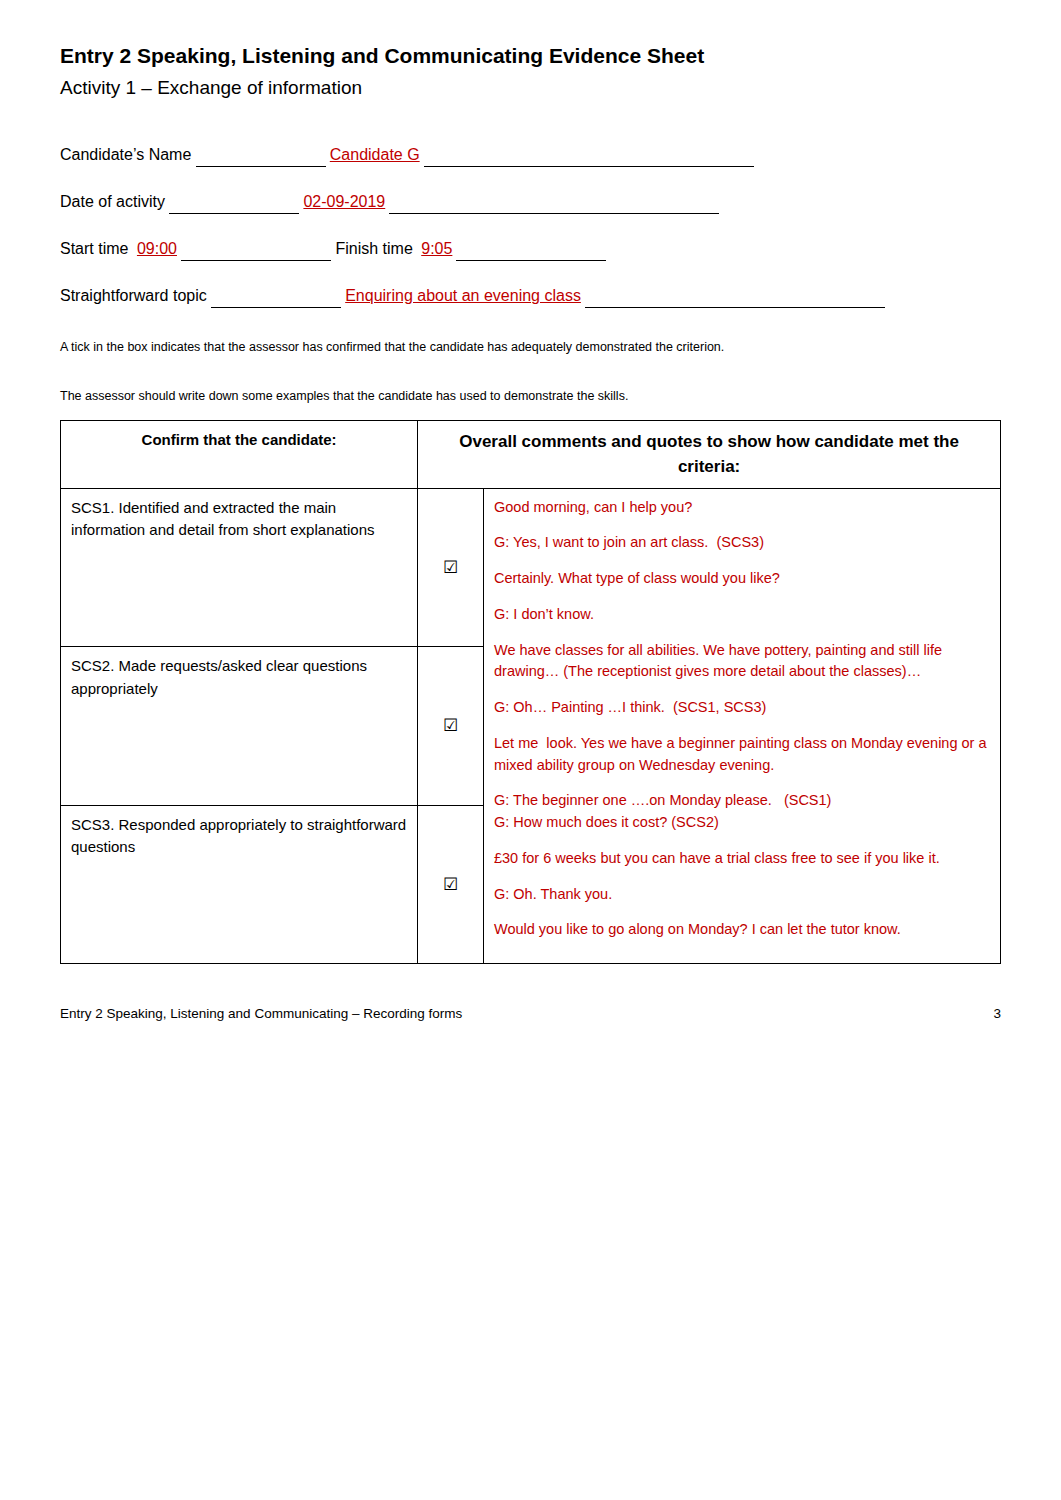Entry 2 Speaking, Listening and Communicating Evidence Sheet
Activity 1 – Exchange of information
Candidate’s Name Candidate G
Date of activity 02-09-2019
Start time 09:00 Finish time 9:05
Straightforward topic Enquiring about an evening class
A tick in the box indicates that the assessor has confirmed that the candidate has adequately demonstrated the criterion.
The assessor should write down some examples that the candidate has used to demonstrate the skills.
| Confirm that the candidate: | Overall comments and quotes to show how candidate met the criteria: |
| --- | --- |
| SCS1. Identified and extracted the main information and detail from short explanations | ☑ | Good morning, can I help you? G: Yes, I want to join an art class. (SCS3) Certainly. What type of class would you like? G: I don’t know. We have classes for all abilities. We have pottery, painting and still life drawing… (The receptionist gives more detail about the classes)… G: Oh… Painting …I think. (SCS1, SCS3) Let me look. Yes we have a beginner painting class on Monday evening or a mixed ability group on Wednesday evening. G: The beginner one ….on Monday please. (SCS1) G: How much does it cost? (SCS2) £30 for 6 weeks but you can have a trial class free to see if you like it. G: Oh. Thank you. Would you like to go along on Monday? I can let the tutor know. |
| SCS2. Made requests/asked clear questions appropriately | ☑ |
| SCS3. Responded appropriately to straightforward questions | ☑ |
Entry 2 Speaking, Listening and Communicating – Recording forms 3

_ _ _ _

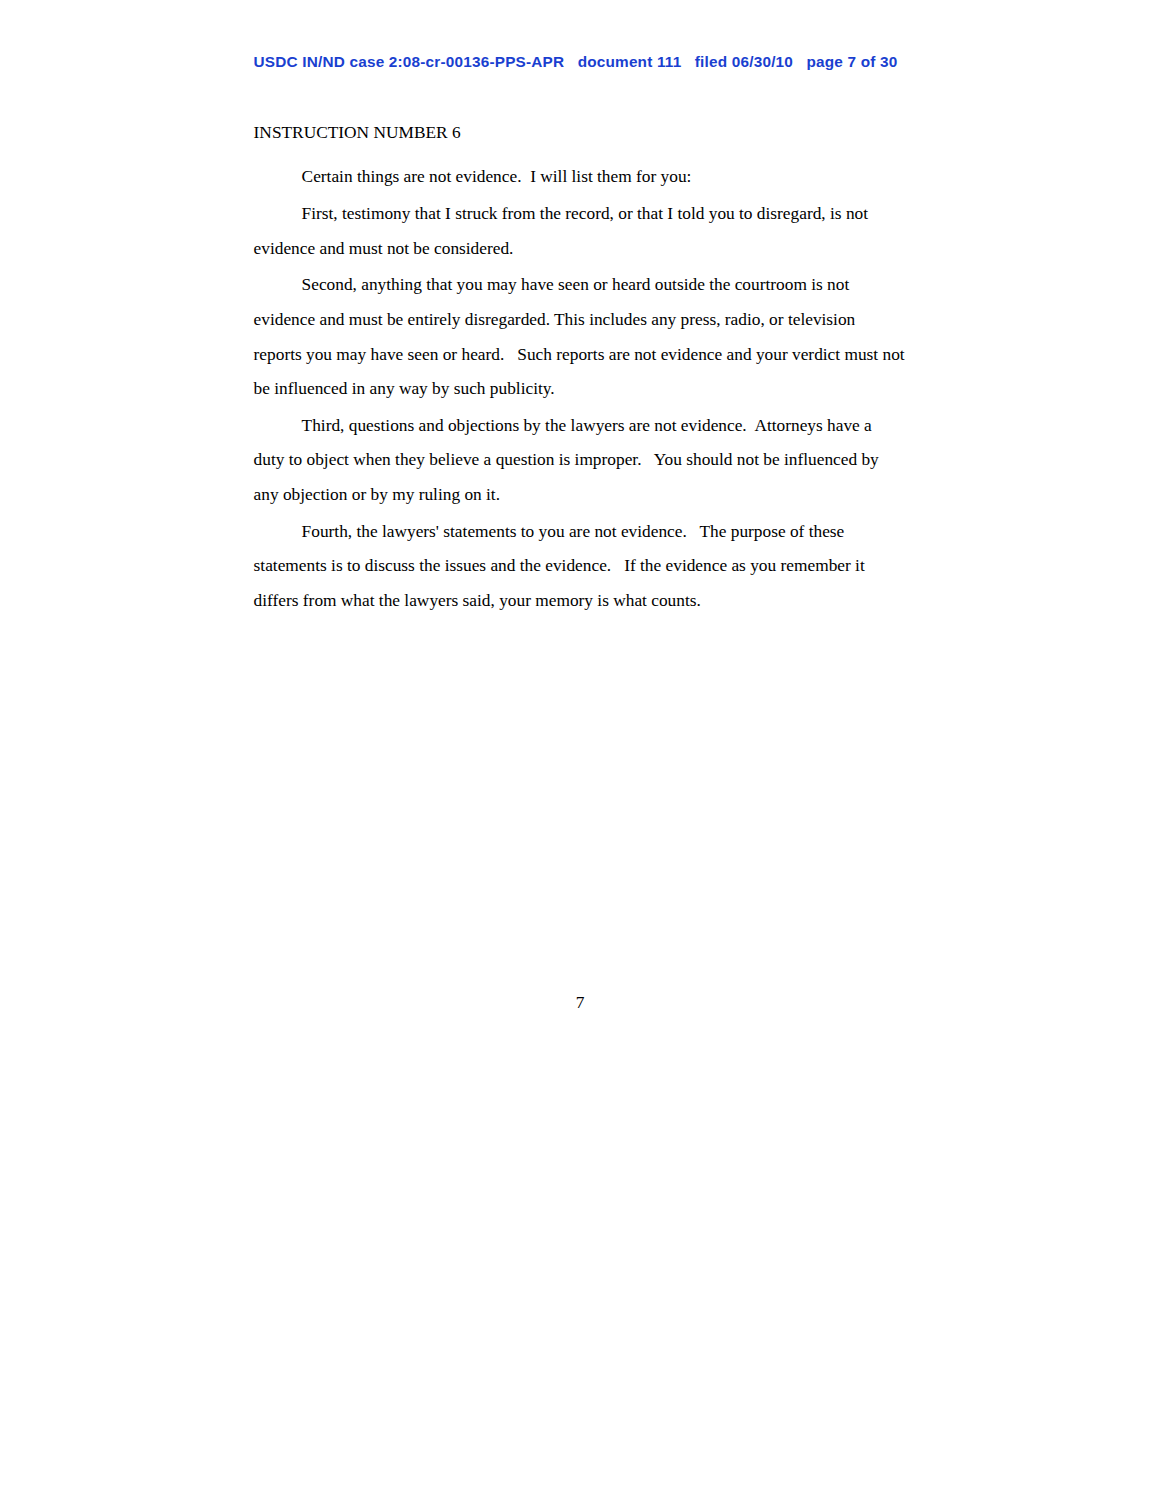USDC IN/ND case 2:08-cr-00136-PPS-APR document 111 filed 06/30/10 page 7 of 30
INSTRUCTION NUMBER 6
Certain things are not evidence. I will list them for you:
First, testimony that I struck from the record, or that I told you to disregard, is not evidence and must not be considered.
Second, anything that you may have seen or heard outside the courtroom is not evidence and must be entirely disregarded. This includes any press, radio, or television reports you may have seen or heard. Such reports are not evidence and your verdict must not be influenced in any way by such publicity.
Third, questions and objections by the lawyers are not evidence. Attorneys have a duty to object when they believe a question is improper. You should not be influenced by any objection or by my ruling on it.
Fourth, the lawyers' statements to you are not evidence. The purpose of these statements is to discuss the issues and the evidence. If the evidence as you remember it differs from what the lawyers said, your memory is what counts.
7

_ _ _ _

__Exercise directions__.
Go to the line above holding "Entry 2 Speaking, Listening and Communicating Evidence", then copy exactly each line down to and including the one holding "Entry 2 Speaking, Listening and Communicating –", leaving pictures out.

__Solution to this task__.
Entry 2 Speaking, Listening and Communicating Evidence Sheet
Activity 1 – Exchange of information
Candidate’s Name Candidate G
Date of activity 02-09-2019
Start time 09:00 Finish time 9:05
Straightforward topic Enquiring about an evening class
A tick in the box indicates that the assessor has confirmed that the candidate has adequately demonstrated the criterion.
The assessor should write down some examples that the candidate has used to demonstrate the skills.
| Confirm that the candidate: | Overall comments and quotes to show how candidate met the criteria: |
| --- | --- |
| SCS1. Identified and extracted the main information and detail from short explanations | ☑ | Good morning, can I help you? G: Yes, I want to join an art class. (SCS3) Certainly. What type of class would you like? G: I don’t know. We have classes for all abilities. We have pottery, painting and still life drawing… (The receptionist gives more detail about the classes)… G: Oh… Painting …I think. (SCS1, SCS3) Let me look. Yes we have a beginner painting class on Monday evening or a mixed ability group on Wednesday evening. G: The beginner one ….on Monday please. (SCS1) G: How much does it cost? (SCS2) £30 for 6 weeks but you can have a trial class free to see if you like it. G: Oh. Thank you. Would you like to go along on Monday? I can let the tutor know. |
| SCS2. Made requests/asked clear questions appropriately | ☑ |
| SCS3. Responded appropriately to straightforward questions | ☑ |
Entry 2 Speaking, Listening and Communicating – Recording forms 3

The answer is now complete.